Chiuso lo stretto di Hormuz, a rischio un quinto del petrolio mondiale

I pasdaran chiudono lo Stretto di  Hormuz, rotta strategica per il trasporto marittimo di petrolio,  da sempre utilizzata dall’Iran come merce di scambio nello  scacchiere geopolitico, oggetto di ripetute minacce nei momenti  di crisi più grave. Lo stretto è un corridoio vitale che collega il Golfo con i mercati in Asia, Europa e Nord America, definito  dall’Energy information administration statunitense (Eia), “uno  dei più importanti colli di bottiglia petroliferi al mondo”.    

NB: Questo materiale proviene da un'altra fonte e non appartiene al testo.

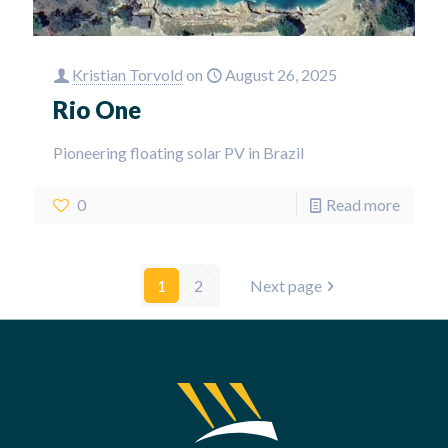
Kristian Torvold
on
August 26, 2025
Rio One
Pioneering floating solar PV in Brazil
0
Read more
1
2
Next page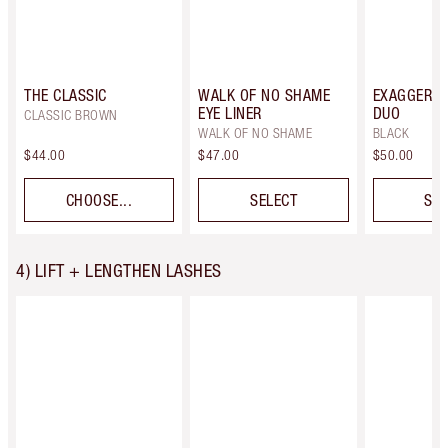
THE CLASSIC
WALK OF NO SHAME
EXAGGER-E
EYE LINER
DUO
CLASSIC BROWN
WALK OF NO SHAME
BLACK
$44.00
$47.00
$50.00
CHOOSE...
SELECT
SEL
4) LIFT + LENGTHEN LASHES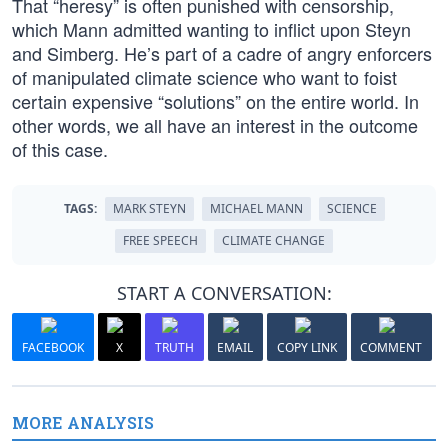
That “heresy” is often punished with censorship,
which Mann admitted wanting to inflict upon Steyn
and Simberg. He’s part of a cadre of angry enforcers
of manipulated climate science who want to foist
certain expensive “solutions” on the entire world. In
other words, we all have an interest in the outcome
of this case.
TAGS:
MARK STEYN
MICHAEL MANN
SCIENCE
FREE SPEECH
CLIMATE CHANGE
START A CONVERSATION:
FACEBOOK
X
TRUTH
EMAIL
COPY LINK
COMMENT
MORE ANALYSIS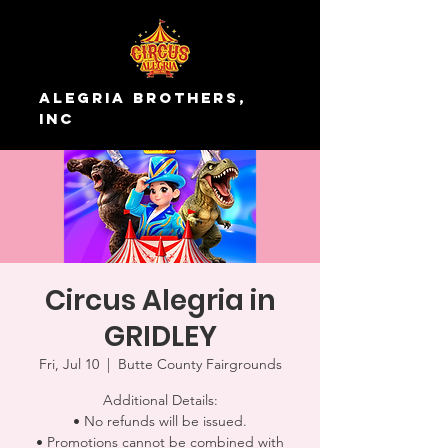
Alegria Brothers,
Inc
Circus Alegria in
GRIDLEY
Fri, Jul 10
  |  
Butte County Fairgrounds
Additional Details:
• No refunds will be issued.
• Promotions cannot be combined with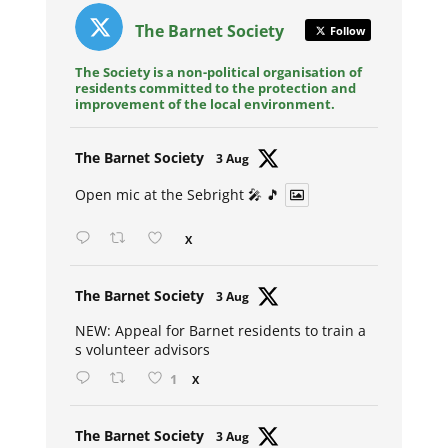
The Barnet Society
Follow
The Society is a non-political organisation of
residents committed to the protection and
improvement of the local environment.
Avat
The Barnet Society
3 Aug
ar
Open mic at the Sebright 🎤 🎵
X
Avat
The Barnet Society
3 Aug
ar
NEW: Appeal for Barnet residents to train a
s volunteer advisors
1
X
Avat
The Barnet Society
3 Aug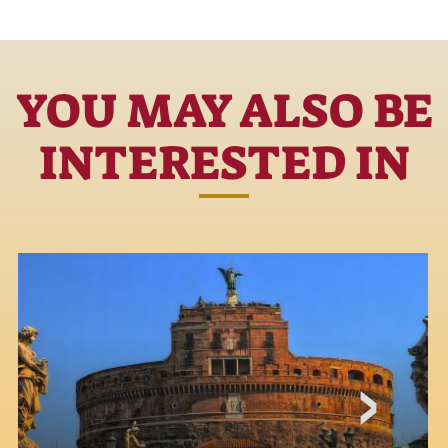
YOU MAY ALSO BE
INTERESTED IN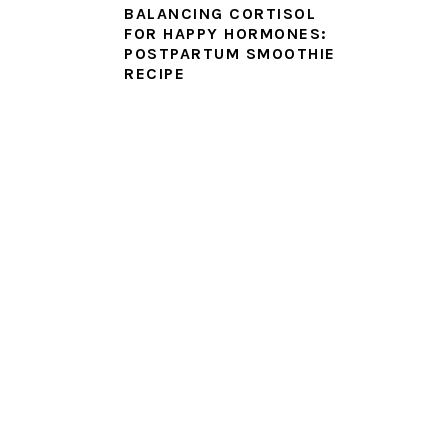
BALANCING CORTISOL
FOR HAPPY HORMONES:
POSTPARTUM SMOOTHIE
RECIPE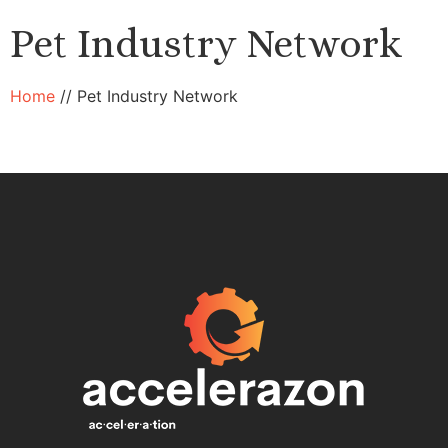
Pet Industry Network
Home
//
Pet Industry Network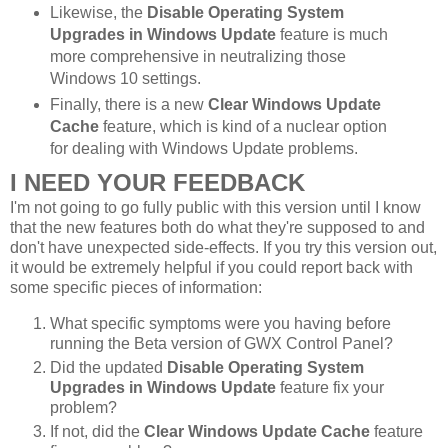
Likewise, the
Disable Operating System
Upgrades in Windows Update
feature is much
more comprehensive in neutralizing those
Windows 10 settings.
Finally, there is a new
Clear Windows Update
Cache
feature, which is kind of a nuclear option
for dealing with Windows Update problems.
I NEED YOUR FEEDBACK
I'm not going to go fully public with this version until I know
that the new features both do what they're supposed to and
don't have unexpected side-effects. If you try this version out,
it would be extremely helpful if you could report back with
some specific pieces of information:
What specific symptoms were you having before
running the Beta version of GWX Control Panel?
Did the updated
Disable Operating System
Upgrades in Windows Update
feature fix your
problem?
If not, did the
Clear Windows Update Cache
feature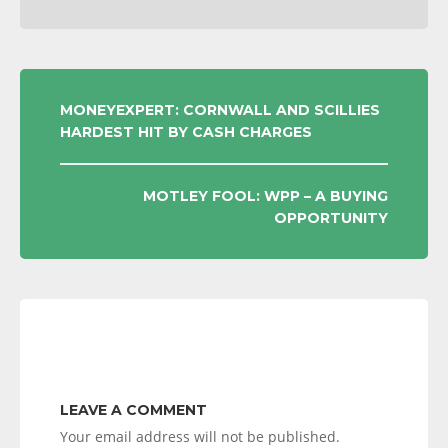
POST
MONEYEXPERT: CORNWALL AND SCILLIES
HARDEST HIT BY CASH CHARGES
NAVIGATION
MOTLEY FOOL: WPP – A BUYING
OPPORTUNITY
LEAVE A COMMENT
Your email address will not be published.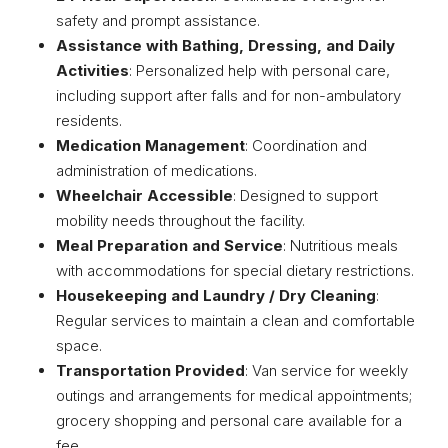
safety and prompt assistance.
Assistance with Bathing, Dressing, and Daily
Activities
: Personalized help with personal care,
including support after falls and for non-ambulatory
residents.
Medication Management
: Coordination and
administration of medications.
Wheelchair Accessible
: Designed to support
mobility needs throughout the facility.
Meal Preparation and Service
: Nutritious meals
with accommodations for special dietary restrictions.
Housekeeping and Laundry / Dry Cleaning
:
Regular services to maintain a clean and comfortable
space.
Transportation Provided
: Van service for weekly
outings and arrangements for medical appointments;
grocery shopping and personal care available for a
fee.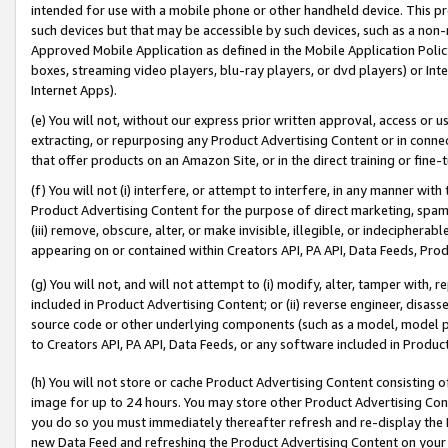
intended for use with a mobile phone or other handheld device. This proh
such devices but that may be accessible by such devices, such as a non-
Approved Mobile Application as defined in the Mobile Application Policy; 
boxes, streaming video players, blu-ray players, or dvd players) or Inte
Internet Apps).
(e) You will not, without our express prior written approval, access or 
extracting, or repurposing any Product Advertising Content or in connec
that offer products on an Amazon Site, or in the direct training or fin
(f) You will not (i) interfere, or attempt to interfere, in any manner wit
Product Advertising Content for the purpose of direct marketing, spammi
(iii) remove, obscure, alter, or make invisible, illegible, or indecipherab
appearing on or contained within Creators API, PA API, Data Feeds, Prod
(g) You will not, and will not attempt to (i) modify, alter, tamper with,
included in Product Advertising Content; or (ii) reverse engineer, disa
source code or other underlying components (such as a model, model pa
to Creators API, PA API, Data Feeds, or any software included in Produc
(h) You will not store or cache Product Advertising Content consisting 
image for up to 24 hours. You may store other Product Advertising Cont
you do so you must immediately thereafter refresh and re-display the P
new Data Feed and refreshing the Product Advertising Content on your 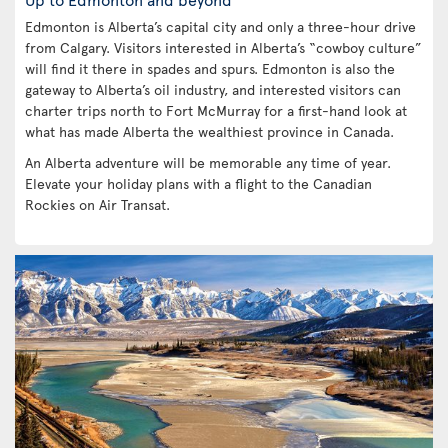
Edmonton is Alberta’s capital city and only a three-hour drive
from Calgary. Visitors interested in Alberta’s “cowboy culture”
will find it there in spades and spurs. Edmonton is also the
gateway to Alberta’s oil industry, and interested visitors can
charter trips north to Fort McMurray for a first-hand look at
what has made Alberta the wealthiest province in Canada.
An Alberta adventure will be memorable any time of year.
Elevate your holiday plans with a flight to the Canadian
Rockies on Air Transat.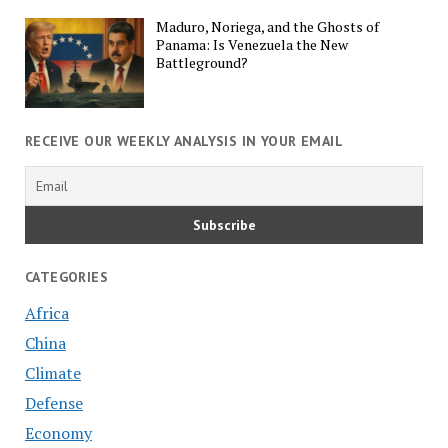
Maduro, Noriega, and the Ghosts of
Panama: Is Venezuela the New
Battleground?
RECEIVE OUR WEEKLY ANALYSIS IN YOUR EMAIL
CATEGORIES
Africa
China
Climate
Defense
Economy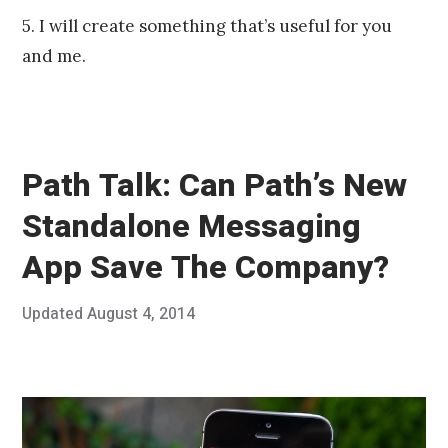
5. I will create something that’s useful for you
and me.
Path Talk: Can Path’s New
Standalone Messaging
App Save The Company?
Posted
Updated
August 4, 2014
J
Published
on
u
by
n
Chris
e
Franco
2
5
,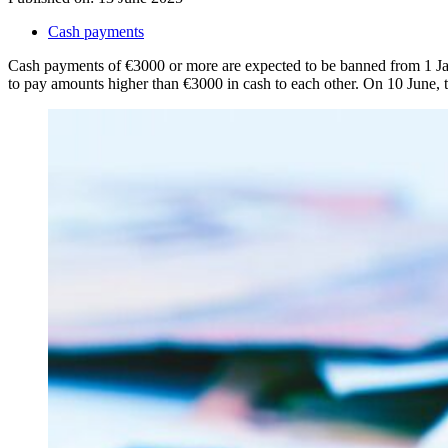
Cash payments
Cash payments of €3000 or more are expected to be banned from 1 Janua
to pay amounts higher than €3000 in cash to each other. On 10 June,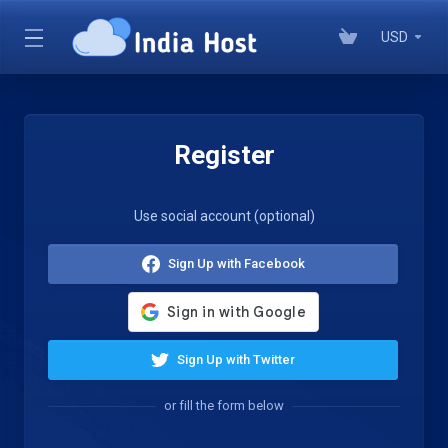
USD
Register
Use social account (optional)
Sign Up with Facebook
Sign Up with Twitter
or fill the form below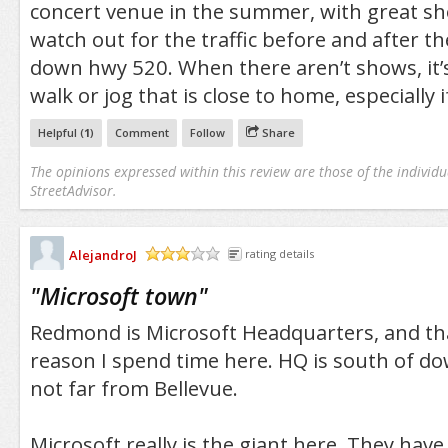
concert venue in the summer, with great sho
watch out for the traffic before and after t
down hwy 520. When there aren’t shows, it’s 
walk or jog that is close to home, especially 
Helpful (
1
)
Comment
Follow
Share
The opinions expressed within this review are those of the individu
StreetAdvisor.
AlejandroJ
rating details
/5
"
Microsoft town
"
Redmond is Microsoft Headquarters, and tha
reason I spend time here. HQ is south of
not far from Bellevue.
Microsoft really is the giant here. They hav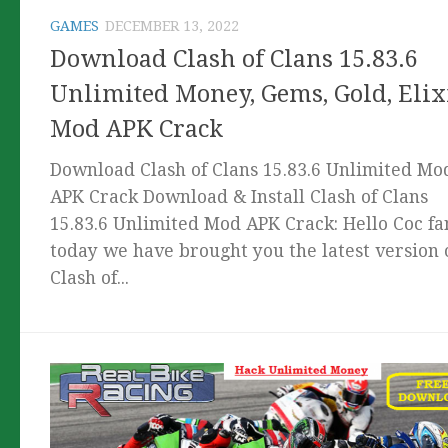
GAMES
DECEMBER 13, 2022
Download Clash of Clans 15.83.6
Unlimited Money, Gems, Gold, Elix
Mod APK Crack
Download Clash of Clans 15.83.6 Unlimited Mo
APK Crack Download & Install Clash of Clans
15.83.6 Unlimited Mod APK Crack: Hello Coc fa
today we have brought you the latest version 
Clash of...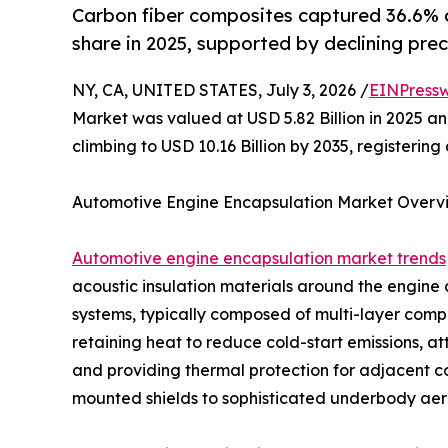
Carbon fiber composites captured 36.6% 
share in 2025, supported by declining prec
NY, CA, UNITED STATES, July 3, 2026 /
EINPressw
Market was valued at USD 5.82 Billion in 2025 and
climbing to USD 10.16 Billion by 2035, registeri
Automotive Engine Encapsulation Market Overv
Automotive engine encapsulation market trends
acoustic insulation materials around the engin
systems, typically composed of multi-layer compos
retaining heat to reduce cold-start emissions, a
and providing thermal protection for adjacent 
mounted shields to sophisticated underbody aero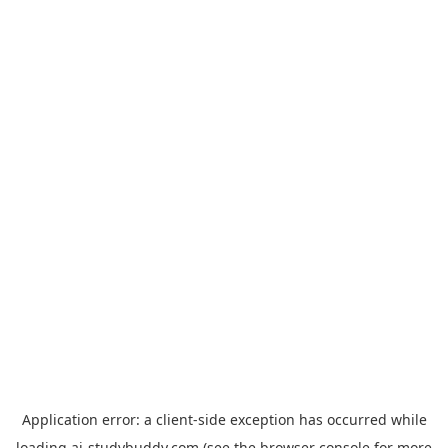
Application error: a
client
-side exception has occurred while
loading
ai-studybuddy.com
(see the
browser console
for more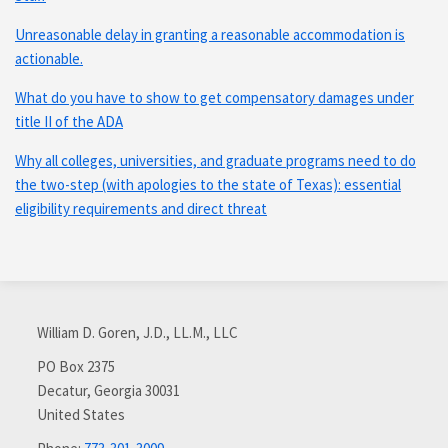
Unreasonable delay in granting a reasonable accommodation is
actionable.
What do you have to show to get compensatory damages under
title II of the ADA
Why all colleges, universities, and graduate programs need to do
the two-step (with apologies to the state of Texas): essential
eligibility requirements and direct threat
Subscribe
Connect
via
with
William D. Goren, J.D., LL.M., LLC
RSS
me
on
PO Box 2375
Decatur
,
Georgia
30031
LinkedIn
United States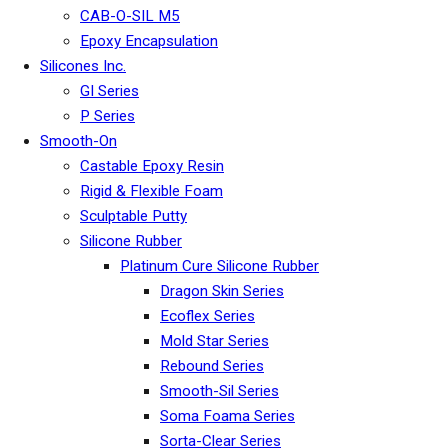
CAB-O-SIL M5
Epoxy Encapsulation
Silicones Inc.
GI Series
P Series
Smooth-On
Castable Epoxy Resin
Rigid & Flexible Foam
Sculptable Putty
Silicone Rubber
Platinum Cure Silicone Rubber
Dragon Skin Series
Ecoflex Series
Mold Star Series
Rebound Series
Smooth-Sil Series
Soma Foama Series
Sorta-Clear Series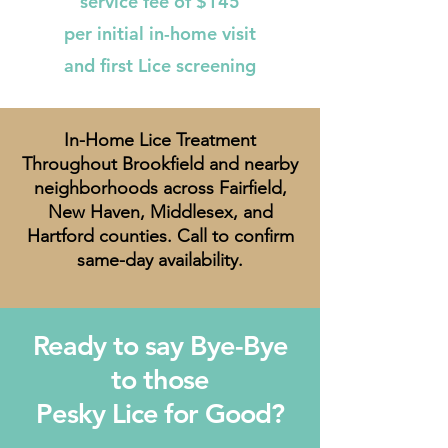
service fee of $145
per initial in-home visit
and first Lice screening
In-Home Lice Treatment
Throughout Brookfield and nearby
neighborhoods across Fairfield,
New Haven, Middlesex, and
Hartford counties. Call to confirm
same-day availability.
Ready to say Bye-Bye
to those
Pesky Lice for Good?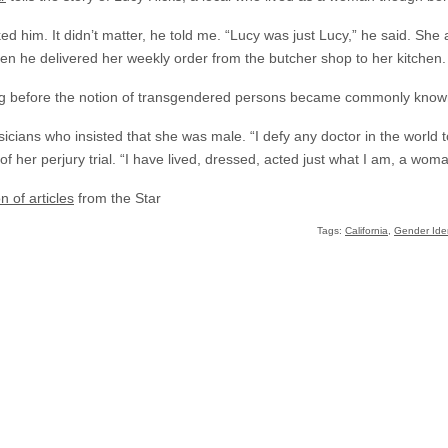
d him. It didn’t matter, he told me. “Lucy was just Lucy,” he said. She
en he delivered her weekly order from the butcher shop to her kitchen.
ong before the notion of transgendered persons became commonly know
sicians who insisted that she was male. “I defy any doctor in the world 
of her perjury trial. “I have lived, dressed, acted just what I am, a woma
on of articles
from the Star
Tags:
California
,
Gender Iden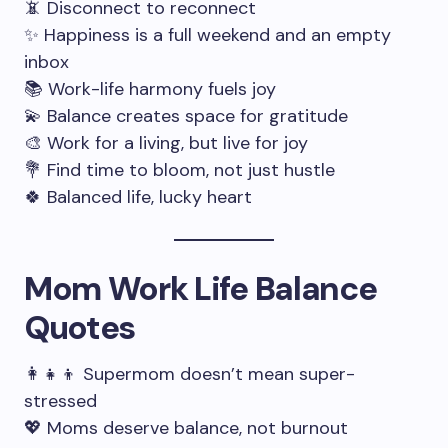
📵 Disconnect to reconnect
✨ Happiness is a full weekend and an empty
inbox
📚 Work-life harmony fuels joy
💫 Balance creates space for gratitude
🎨 Work for a living, but live for joy
💐 Find time to bloom, not just hustle
🍀 Balanced life, lucky heart
Mom Work Life Balance
Quotes
👩‍👧‍👦 Supermom doesn’t mean super-
stressed
💖 Moms deserve balance, not burnout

Lo stretto di Hormuz si estende per 560 chilometri, arrivando a una larghezza massima di 320 chilometri. In pratica è un braccio di mare, un po’ più largo e un po’ meno lungo dell’Adriatico. 

Un’infografica dello “Stretto di Hormuz” creata ad Ankara, Turchia, il 17 giugno 2025 (getty)

23/06/2025

Attraverso lo stresso passa circa un quinto del petrolio consumato a livello globale, con una media di 20 milioni di  barili al giorno. Stesso dicasi per il gas: circa un quinto del  commercio monsiale di gnl ha transitato attraverso Hormuz nel  2024, principalmente dal Qatar. 

Oltre l’80% del petrolio e del  gas che attraversano lo stretto è destinato ai mercati asiatici.  Non a caso, oltre agli Stati Uniti, la Cina – primo beneficiario  delle esportazioni energetiche iraniane – risulterebbe tra i  Paesi più danneggiati da una chiusura prolungata. 

Anche per l’Iran Hormuz è però un passaggio fondamentale. Gli analisti  hanno più volte definito un potenziale blocco dello stretto un  vero e proprio suicidio per il Paese.    

Dal 1979 ad oggi, in circa 20 occasioni Teheran ha minacciato  di interrompere i transiti, a partire dagli anni della guerra  contro l’Iraq (1980-88). I momenti di tensione si sono registrati con maggior frequenza a partire dalla crisi economica del 2008,  con un picco registratosi tra il 2018 e il 2022. In quel periodo  l’Iran non ha esitato a prendere di mira, direttamente e tramite  i suoi alleati in Iraq e Yemen, interessi petroliferi occidentali negli Emirati e a largo delle coste di Abu Dhabi.   

Proprio sulla scorta di queste continue minacce, da anni Riad  e Abu Dhabi hanno in parte dirottato il traffico di greggio via  terra passando per gli oleodotti che, nel caso saudita, tagliano  il regno dal Golfo a est fino al Mar Rosso a ovest e, nel caso emiratino, aggirano Hormuz passando alle sue spalle verso  l’Oceano Indiano. 

La capacità di transito alternativa rimane però limitata: circa 2,6 milioni di barili al giorno, secondo l’Eia.